De esta de José Jacinto
veamos la interesante reseña de un periódico de la capital...
"Entierro de Milanés.-Se verificó ayer domingo en la
tarde en Matanzas el entierro del ilustre y desgraciado poeta de la manera más
dibida y solemne. A las cuatro en punto salieron del Liceo como sesenta
individuos, vestidos de riguroso luto, llevando uno de ellos una corona de
laurel, y otro un pequeño cojín de terciopelo negro en que descansaba un ejemplar
de las obras Milanés y sobre ella una hermosa pluma blanca… Así y de tres en
tres, llegaron a la casa mortuoria. Al salir de ésta, el cortejo fúnebre, a las
cuatro y media, se detuvo el sarcófago en el zaguán y adelantándose el señor
don Gonzalo Peoli, leyó una sentida composición poética: en seguida el señor
don José María de Zayas, director del colegio "El Salvador", dijo a
la memoria del llorado poeta algunas palabras fervorosas y sencillas; en la
calle ya, volvió a detenerse la comitiva, y entonces, pironunciando tres o
cuatro frases asimismo oportunas el señor don Emilio Blanchet, colocó la corona
de laurel en el sarcófago, en nombre del Liceo.
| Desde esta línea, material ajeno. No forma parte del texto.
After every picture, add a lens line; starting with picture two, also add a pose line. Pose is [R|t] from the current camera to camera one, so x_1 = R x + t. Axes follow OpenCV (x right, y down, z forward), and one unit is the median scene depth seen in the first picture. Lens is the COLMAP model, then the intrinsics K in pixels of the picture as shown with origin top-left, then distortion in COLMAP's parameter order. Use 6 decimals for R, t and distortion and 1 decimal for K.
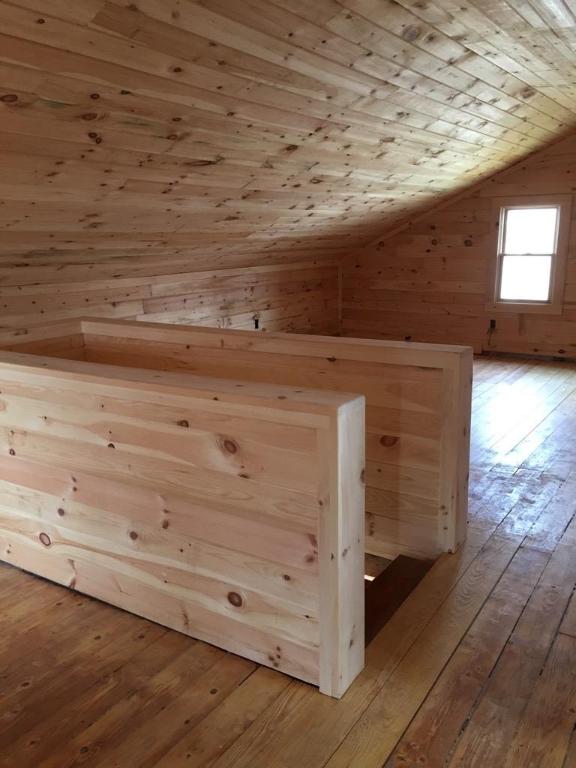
lens RADIAL K [[649.8, 0, 288.0], [0, 649.8, 384.0], [0, 0, 1]] dist [0.089362, -0.117636]
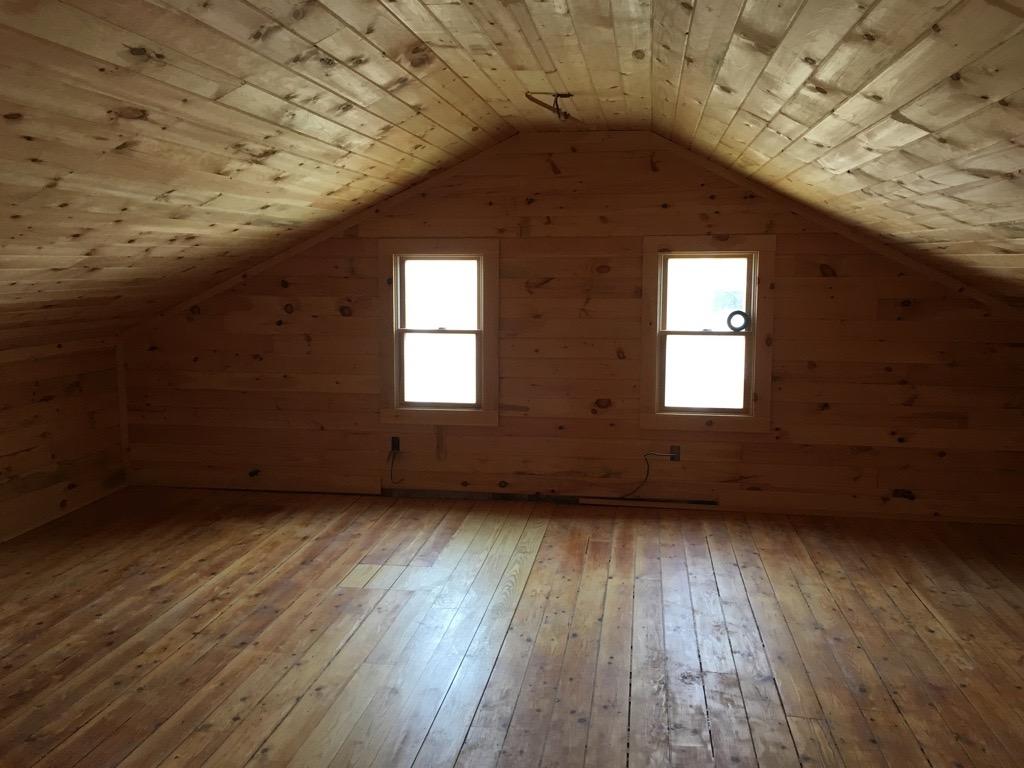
lens RADIAL K [[866.4, 0, 506.4], [0, 866.4, 388.2], [0, 0, 1]] dist [0.089362, -0.117636]
pose [[0.911847, -0.041703, 0.408407, 0.102648], [0.079102, 0.994033, -0.075107, -0.092919], [-0.402838, 0.100792, 0.909705, 0.286093]]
Siguió entonces la comitiva por
la calle de Gelabert, llevando el féretro en hombros alternativamente las
diferentes secciones del Liceo y otras varias personas notables. Inmediatamente
detrás, en representación de los amantes de las letras y las ciencias en la Habana,
llevaba en sus brazos el señor don Ramón Zambrana el cojín con las obras del
poeta, llevando las dos blancas cintas que pendían de aquél los señores
doctores don Pedro Cartaya y don Bonifacio Carbonell; detrás y en el centro los
individuos que habían ido del Liceo, entre los cuales vimos de la Habana,
además del señor Zambrana, a los señores don Rafael María de Mendive, don
Claudio Vermay, don José Victoriano Betancourt y don José de Armas, alternando todos
en la conducción del féretro y del cojín con las obras. A los lados marchaba un
inmenso acompañamiento. Desde la plaza de la iglesia hasta terminar la calle de
Gelabert se arrojaron multitud de flores por señoras y señoritas de muchas
casas al cruzar el cadáver. Al terminar la calle comenzó a lloviznar, por lo
cual el sarcófago fue colocado en el coche y la comitiva le siguió a pie hasta
el cementerio. Antes de entrar en éste, se detuvo otra vez aquélla -y entonces
el Rector doctor don R. Zambrana, adelantándose dijo con tono sentido:
"Señores: en nombre de la juventud ilustrada que en la Habana se dedica a
las letras, y a quien me atrevo a representar en este momento, reciba Matanzas
el pésame más sentido. Veinte años ha estado el espíritu de ese hombre encerrado
en su cuerpo como un rico perfume en un vaso de barro, y sólo algunos destellos
atravesaron de cuando en cuando aquel cuerpo como atraviesan algunos átomos del
perfume por los poros del vaso. La muerte de Milanés no ha sido un tránsito
amargo, sino el triunfo de su espíritu, que ha volado al seno del Eterno, que
se ha abismado en el infinito, donde en sus inspiraciones acostumbraba
esparcirse: ha tomado posesión de una vez de su legítimo domicilio. A las flores
que han derramado las sencillas mujeres a su paso se une el homenaje que le ofrezco;
esas flores son en pago de las perfumadas de bien y de virtud que él derramó en
el sendero de la vida." En seguida entró el cadáver en el cementerio..."
Aquellos tiempos. Memorias de Lola María por Dolores María de Ximeno y
Cruz, Colección Cubana de Libros y Documentos inéditos o Raros, Tomo II, La
Habana, Imprenta y Librería “El Universo”, p. 39-43.